Accessory to Mass Murder

"[Furchner] knew and, through her work as a stenographer in the commandant's office of the Stutthof concentration camp from June 1, 1942 to April 1, 1945, deliberately supported the fact that 10,505 prisoners were cruelly killed by gassings, by hostile conditions in the camp, [by transportation to the Auschwitz death camp and by being sent on death marches at the end of the war]."
"The promotion of these acts by the accused took place through the completion of paperwork [in he camp commander's office]."
"This activity was necessary for the organization of the camp and the execution of the cruel, systematic acts of killing."
German court in Itzehow State, Northern Germany
An elderly woman sits at a table during a court hearing.
Irmgard Furchner, seen here in court in Itzehoe, Germany, was convicted on Tuesday of being an accessory to murder for her role as a secretary to the SS commander of the Nazis' Stutthof concentration camp during the Second World War. Her face is obscured in this photo by order of the court. (Christian Charisius/DPA)
 
In her teens when she chose to be a cog in the machinery of mass murder of Jews assembled from throughout Nazi-occupied Europe, Irmgard Furchner lived a long life as an ordinary German citizen until her past caught up with her when she was identified as an accessory to the murder of over ten thousand people. This past week a German court convicted Irmgard Furchner, now 97 years of age, of her World War II crimes.

She was, undeniably a part of the apparatus set up to accommodate and assist the camp near Danzig (now the Polish city of Gdansk) to efficiently pursue its assignments of mass annihilation of European Jews. The court handed down a two-year suspended sentence for her role as an accessory to murder in 10,505 cases and an accessory to attempted murder in five other cases.

Prosecution demands were reflected in the verdict and following sentence. Defence lawyers, on the other hand, had requested of the court that their client be acquitted under the argument that evidence failed to show beyond doubt that Furchner definitely had knowledge of the systematic killings at the camp; proof of intent as required for criminal liability was never presented.

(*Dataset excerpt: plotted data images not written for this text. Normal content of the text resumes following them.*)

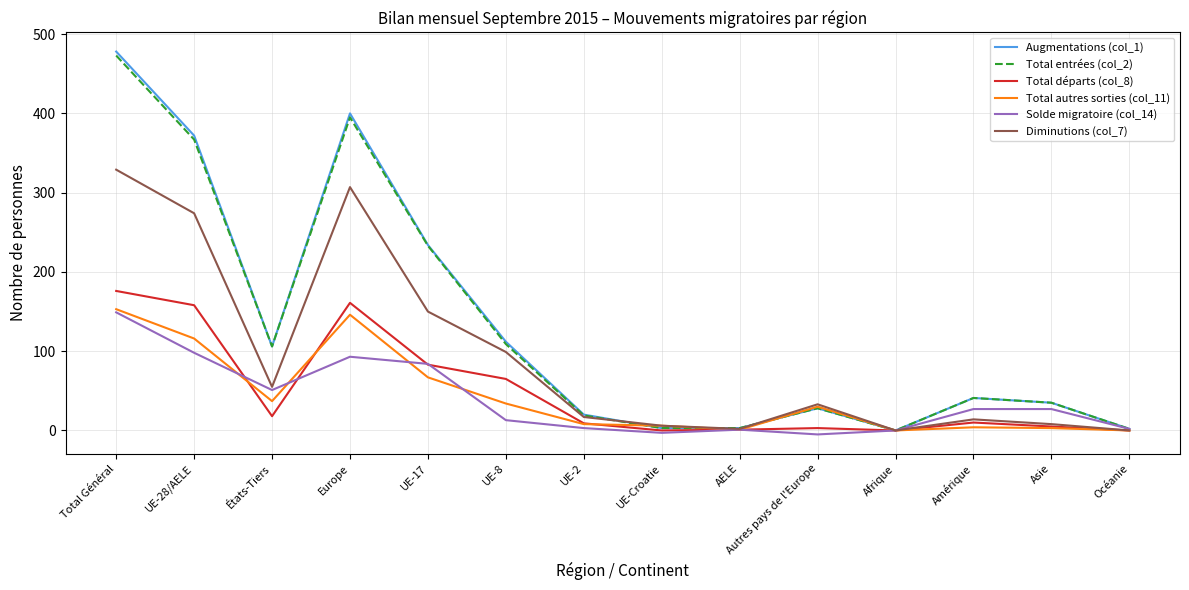

What position from the right is Amérique?

3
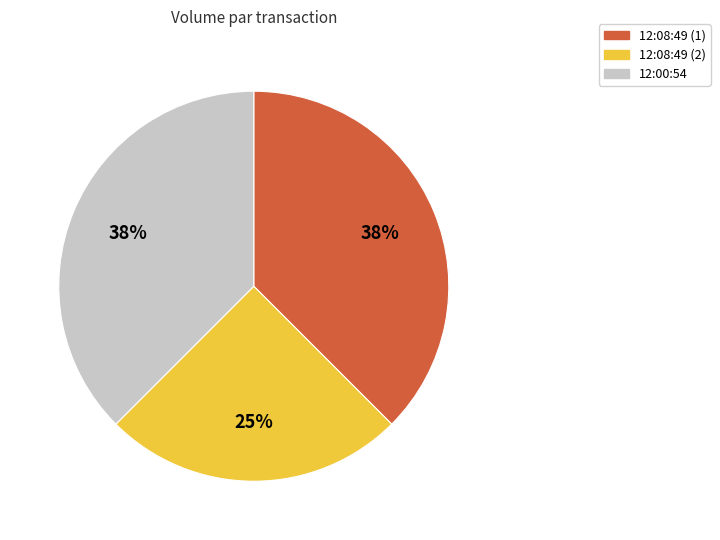

Is there any slice that represents more than half of the pie?

No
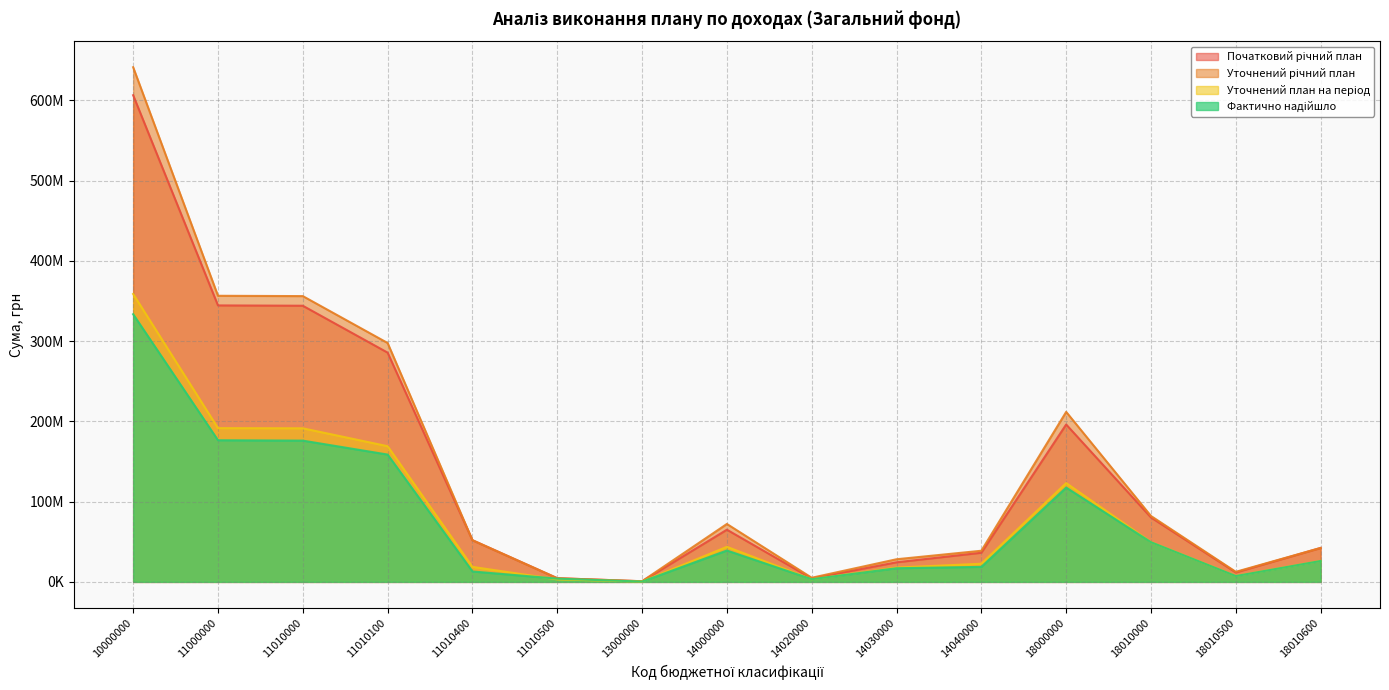

Does the chart display data point markers on the line(s)?

No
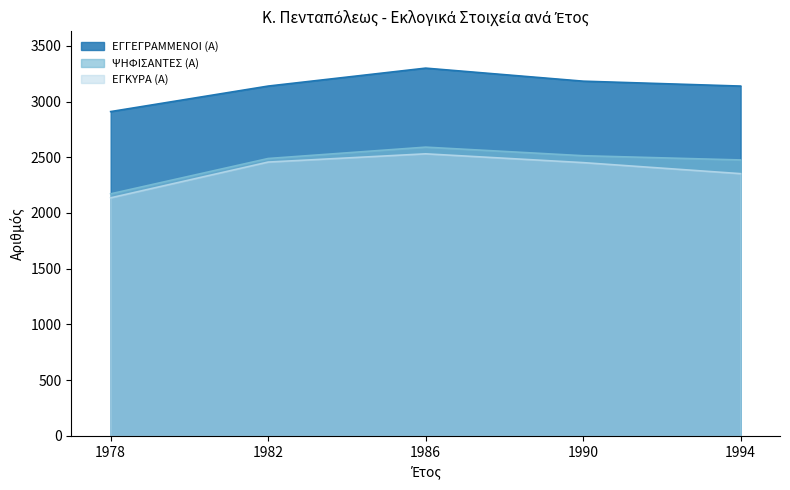

Reading left to right, transcribe all the data shown in this chart.

ΕΓΓΕΓΡΑΜΜΕΝΟΙ (Α): 1978=2910	1982=3139	1986=3300	1990=3183	1994=3139
ΨΗΦΙΣΑΝΤΕΣ (Α): 1978=2172	1982=2489	1986=2591	1990=2514	1994=2476
ΕΓΚΥΡΑ (Α): 1978=2136	1982=2457	1986=2531	1990=2452	1994=2353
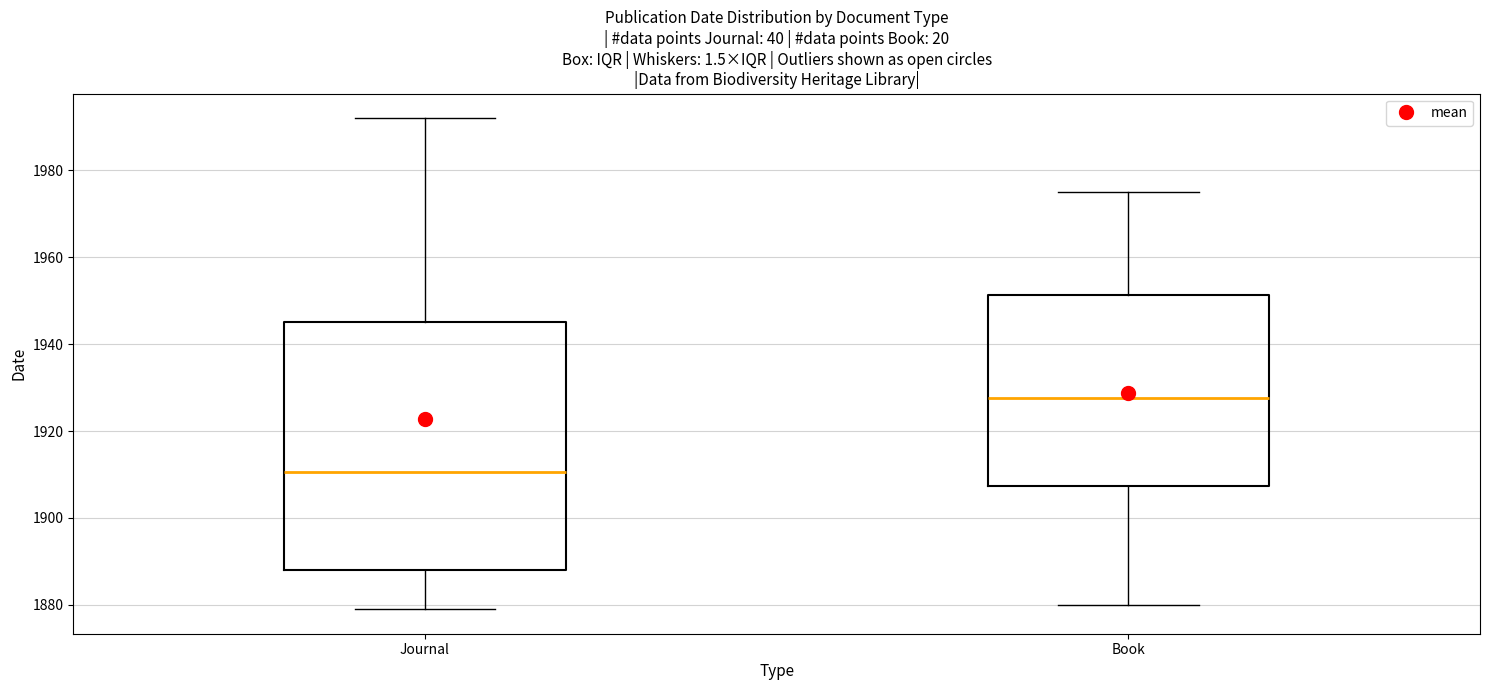

Which box has the highest median line?

Book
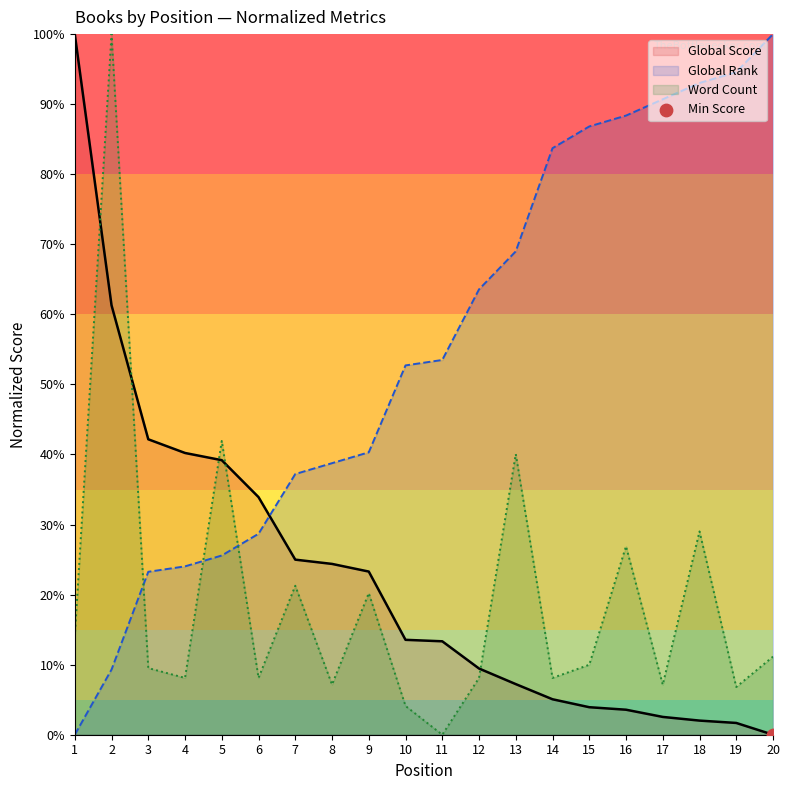

At how many categories does at least one series exceed 90?

6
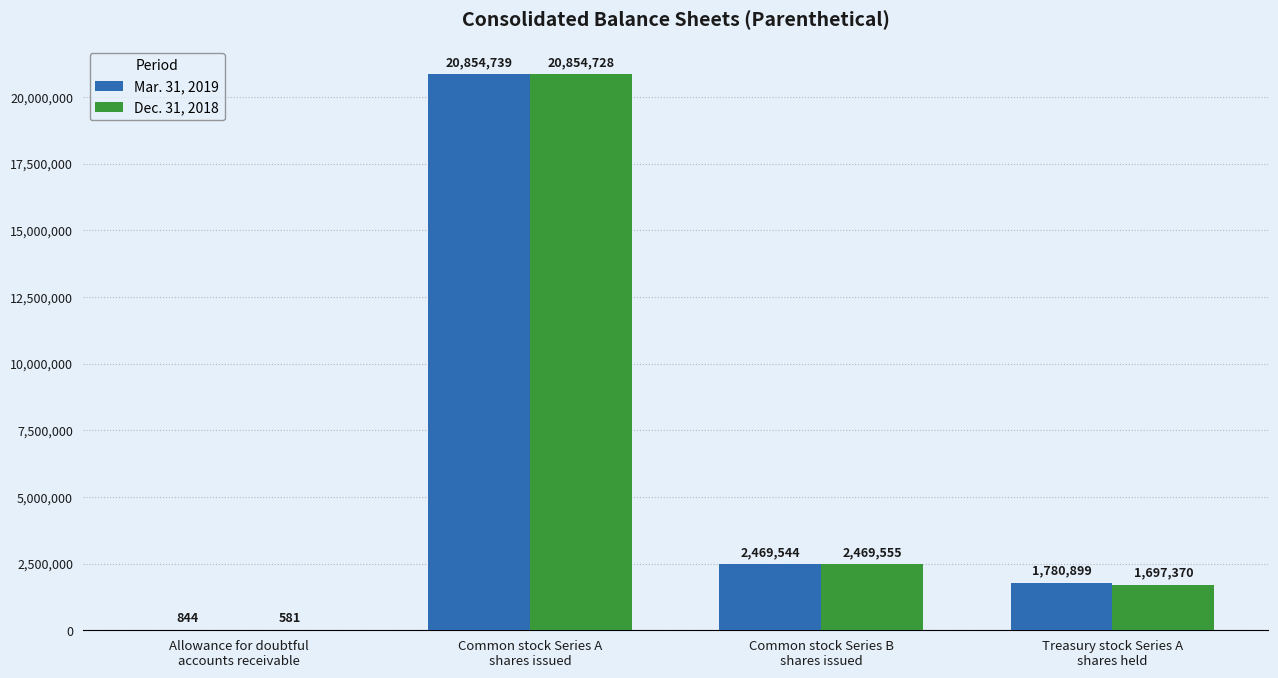

True or false: Mar. 31, 2019 has a value of 5681260 at Common stock Series A
shares issued.

False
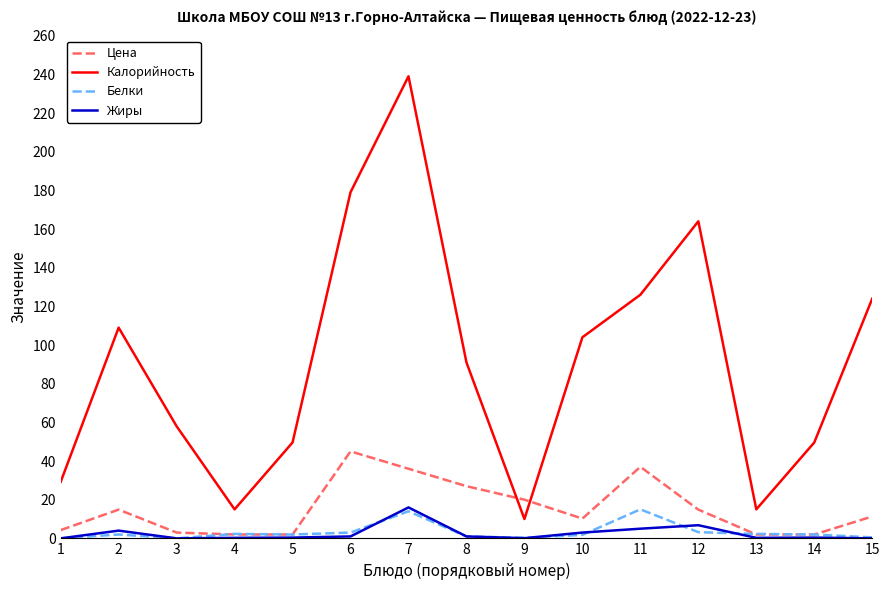

Which series has the largest range (max minus min)?

Калорийность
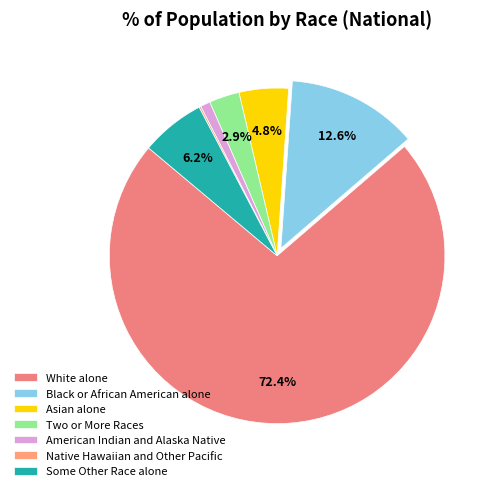

Is it true that Two or More Races is 12% of the pie?

False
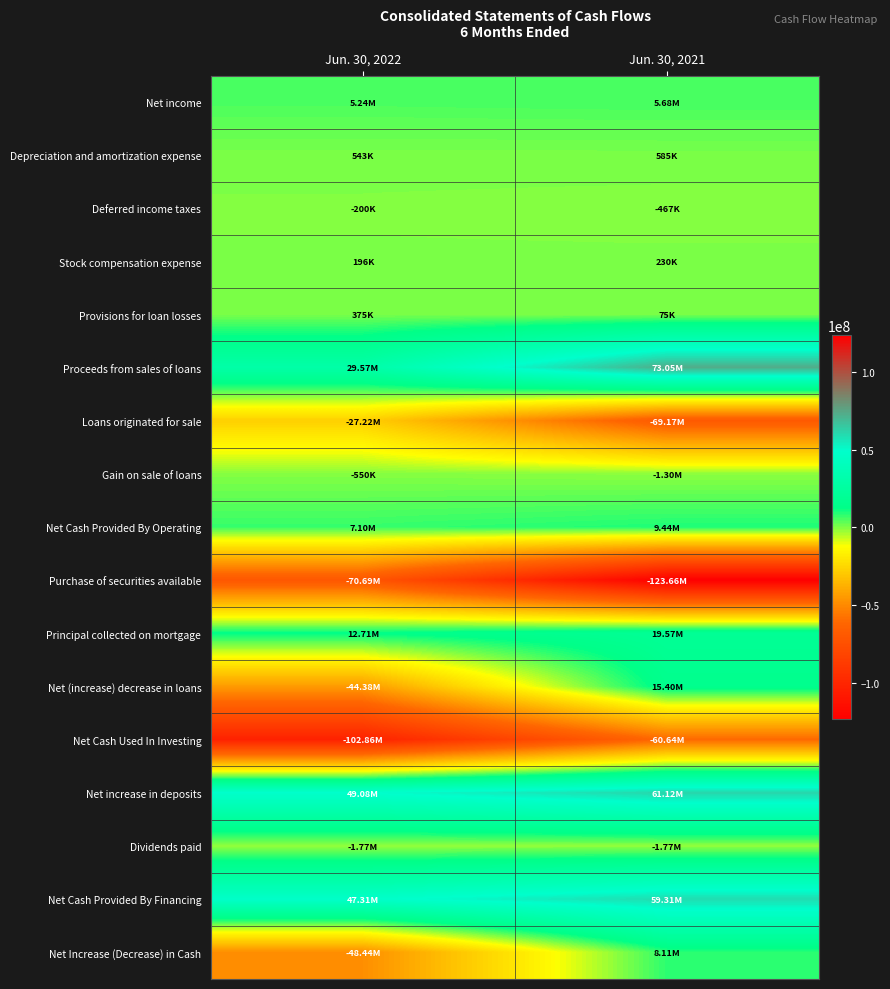

Reading left to right, what are all the values shown in this chart?

Net income: Jun. 30, 2022=5244000	Jun. 30, 2021=5676000
Depreciation and amortization expense: Jun. 30, 2022=543000	Jun. 30, 2021=585000
Deferred income taxes: Jun. 30, 2022=-200000	Jun. 30, 2021=-467000
Stock compensation expense: Jun. 30, 2022=196000	Jun. 30, 2021=230000
Provisions for loan losses: Jun. 30, 2022=375000	Jun. 30, 2021=75000
Proceeds from sales of loans: Jun. 30, 2022=29574000	Jun. 30, 2021=73054000
Loans originated for sale: Jun. 30, 2022=-27217000	Jun. 30, 2021=-69169000
Gain on sale of loans: Jun. 30, 2022=-550000	Jun. 30, 2021=-1297000
Net Cash Provided By Operating: Jun. 30, 2022=7101000	Jun. 30, 2021=9436000
Purchase of securities available: Jun. 30, 2022=-70693000	Jun. 30, 2021=-123660000
Principal collected on mortgage: Jun. 30, 2022=12714000	Jun. 30, 2021=19568000
Net (increase) decrease in loans: Jun. 30, 2022=-44385000	Jun. 30, 2021=15396000
Net Cash Used In Investing: Jun. 30, 2022=-102855000	Jun. 30, 2021=-60639000
Net increase in deposits: Jun. 30, 2022=49081000	Jun. 30, 2021=61120000
Dividends paid: Jun. 30, 2022=-1768000	Jun. 30, 2021=-1769000
Net Cash Provided By Financing: Jun. 30, 2022=47313000	Jun. 30, 2021=59311000
Net Increase (Decrease) in Cash: Jun. 30, 2022=-48441000	Jun. 30, 2021=8108000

In a statement, the accused stated she regretted what had happened, that she had been at Stutthof at the time. It was, noted Judge Dominik Gross "simply beyond all imagination" that Furchner failed to notice the killings at Stutthof. She could, he said, view from her office window the collection point where new prisoners waited following arrival. The crematorium was in constant use in the fall of 1944, smoke spiralling across the camp.

Because the accused had been 18 and 19 years old at the time of the mass executions, she was tried in juvenile court. Judge Gross further stated that she could have, at any time, resigned from her position, to refuse to be part of the machinery of mass death. In September 2021, there was an attempt by Furchner to become a fugitive and hide somewhere rather than attend the trial, but she was foiled when police picked her up and placed her in detention for several days.

Irmgard Furchner, 97, has been convicted as an accessory to 11,412 murders at the Stutthof concentration camp, where she worked as a stenographer for an SS commander.